DATA SUPPLIED:
========================================================================
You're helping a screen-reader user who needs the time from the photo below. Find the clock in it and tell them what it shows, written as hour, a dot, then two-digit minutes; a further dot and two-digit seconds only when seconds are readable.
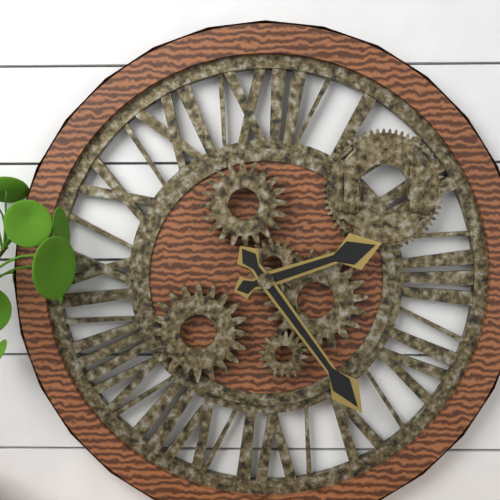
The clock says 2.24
========================================================================
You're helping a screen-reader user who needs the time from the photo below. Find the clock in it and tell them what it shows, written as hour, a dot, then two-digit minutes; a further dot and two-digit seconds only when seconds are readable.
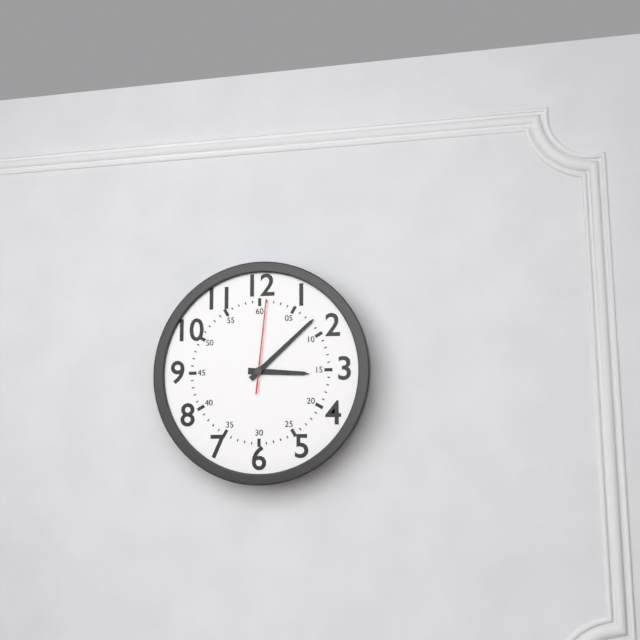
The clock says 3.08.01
========================================================================
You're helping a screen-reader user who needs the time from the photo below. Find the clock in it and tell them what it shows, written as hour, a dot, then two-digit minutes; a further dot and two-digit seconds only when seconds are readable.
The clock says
========================================================================
Go through the items above and list each line that contains the string "says".

ANSWER TO THE EXERCISE:
The clock says 2.24
The clock says 3.08.01
The clock says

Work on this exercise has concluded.